▶ WORK REQUIRED: Return the whole listing below as a JSON list of strings with one string per line. Omit blank lines and leave the pictures out.

▶ DATA BELOW:
────────────────
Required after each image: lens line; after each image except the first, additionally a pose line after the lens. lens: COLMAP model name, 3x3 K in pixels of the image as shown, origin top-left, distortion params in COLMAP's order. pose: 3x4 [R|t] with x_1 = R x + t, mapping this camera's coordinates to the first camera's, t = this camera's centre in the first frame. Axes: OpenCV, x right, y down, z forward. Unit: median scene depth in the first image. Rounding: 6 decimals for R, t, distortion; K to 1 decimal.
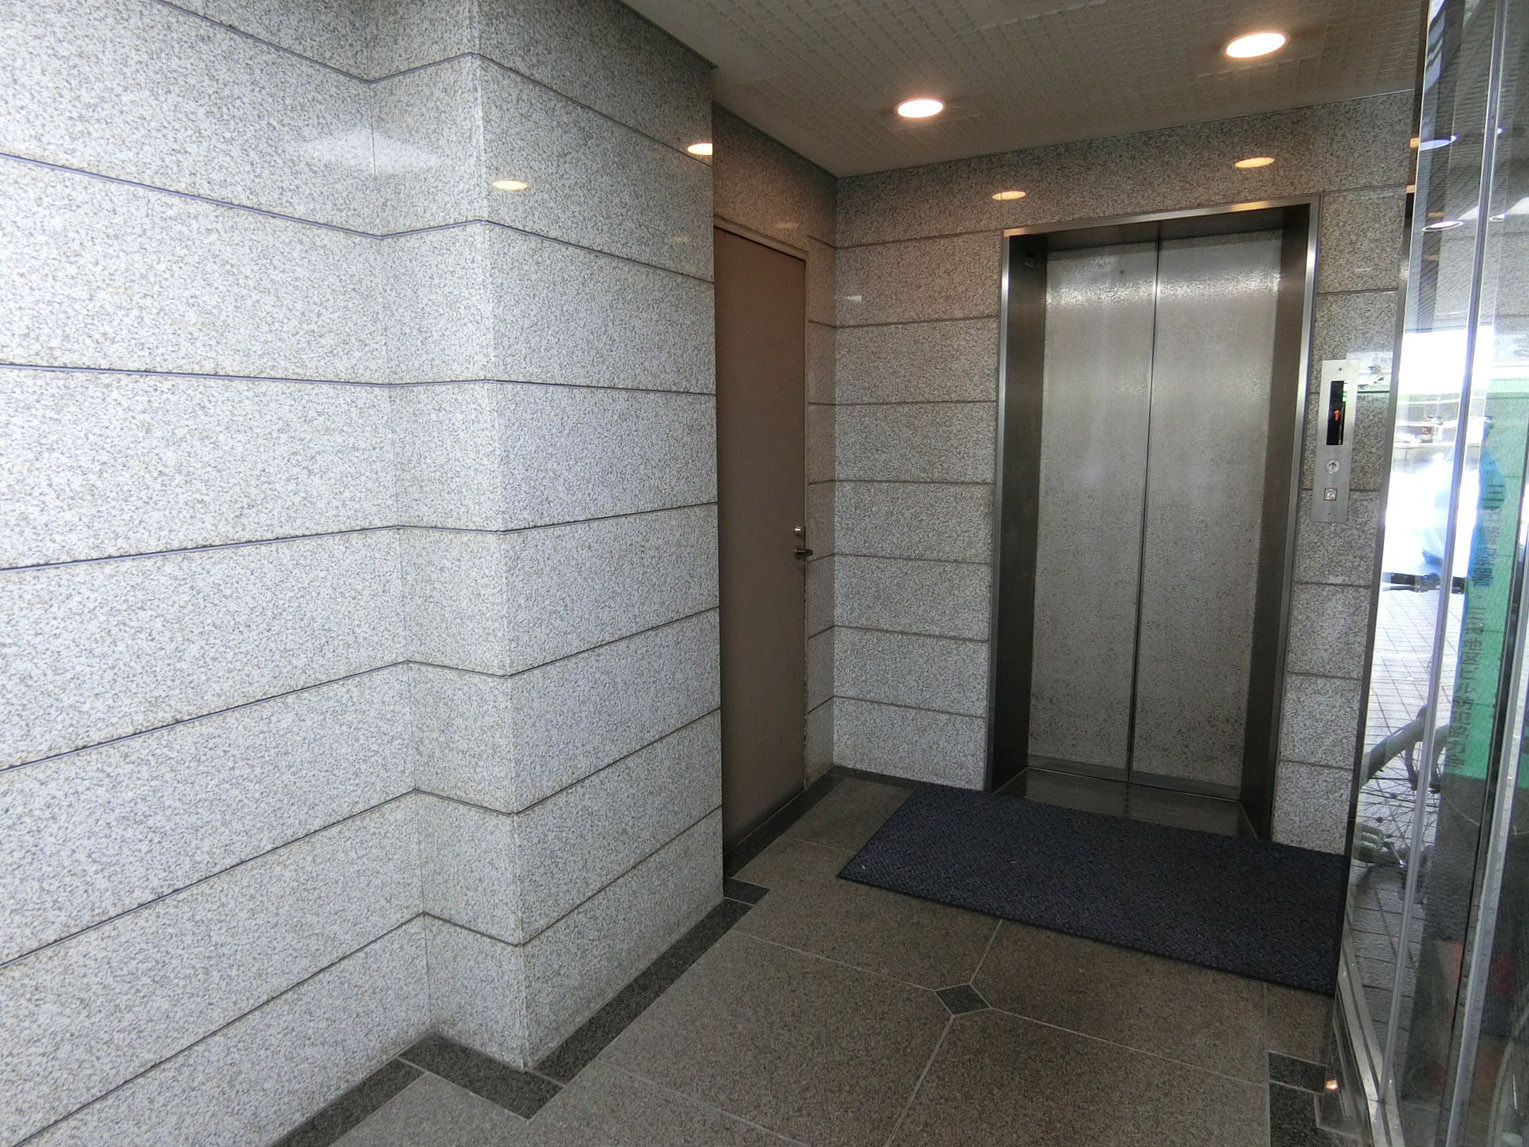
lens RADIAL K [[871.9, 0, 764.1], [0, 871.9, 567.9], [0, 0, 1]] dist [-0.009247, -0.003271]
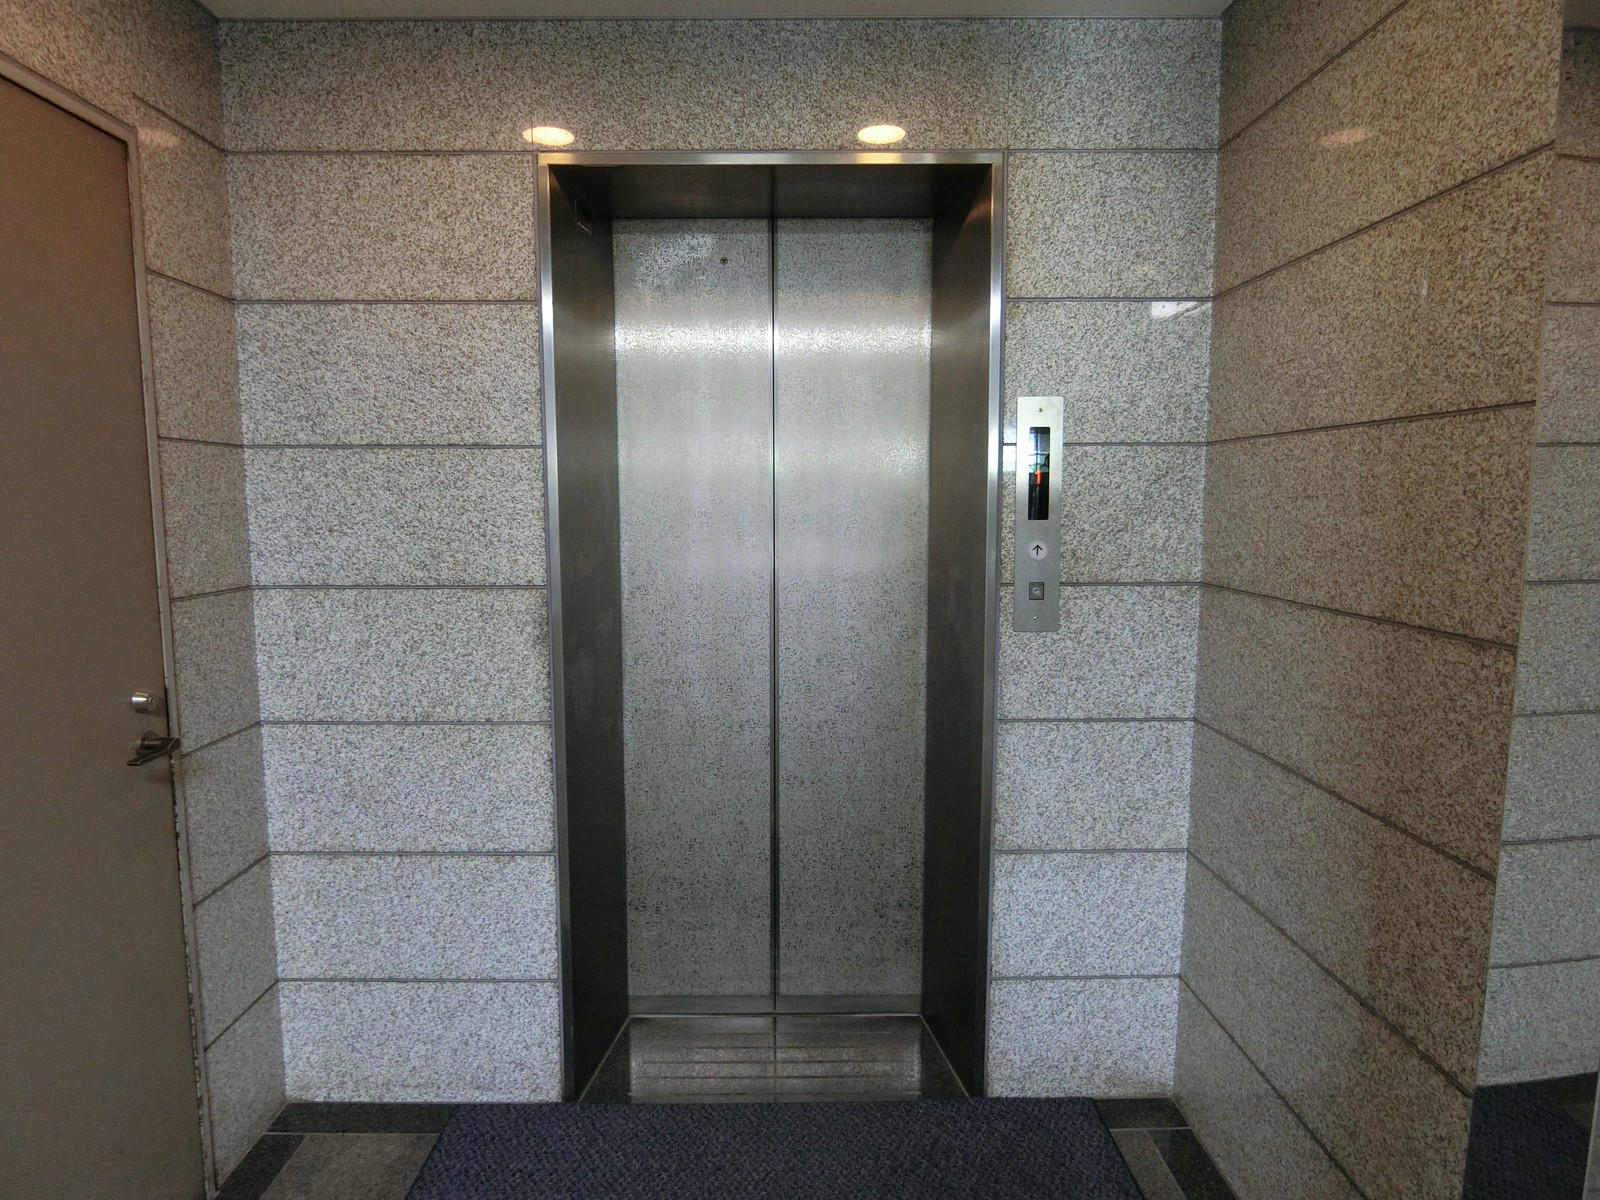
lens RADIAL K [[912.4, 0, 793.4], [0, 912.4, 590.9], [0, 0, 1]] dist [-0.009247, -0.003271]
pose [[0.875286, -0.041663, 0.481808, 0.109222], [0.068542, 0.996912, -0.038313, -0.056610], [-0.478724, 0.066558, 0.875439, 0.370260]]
────────────────
▶ FINISHED TASK:
[
  "Required after each image: lens line; after each image except the first, additionally a pose line after the lens. lens: COLMAP model name, 3x3 K in pixels of the image as shown, origin top-left, distortion params in COLMAP's order. pose: 3x4 [R|t] with x_1 = R x + t, mapping this camera's coordinates to the first camera's, t = this camera's centre in the first frame. Axes: OpenCV, x right, y down, z forward. Unit: median scene depth in the first image. Rounding: 6 decimals for R, t, distortion; K to 1 decimal.",
  "lens RADIAL K [[871.9, 0, 764.1], [0, 871.9, 567.9], [0, 0, 1]] dist [-0.009247, -0.003271]",
  "lens RADIAL K [[912.4, 0, 793.4], [0, 912.4, 590.9], [0, 0, 1]] dist [-0.009247, -0.003271]",
  "pose [[0.875286, -0.041663, 0.481808, 0.109222], [0.068542, 0.996912, -0.038313, -0.056610], [-0.478724, 0.066558, 0.875439, 0.370260]]"
]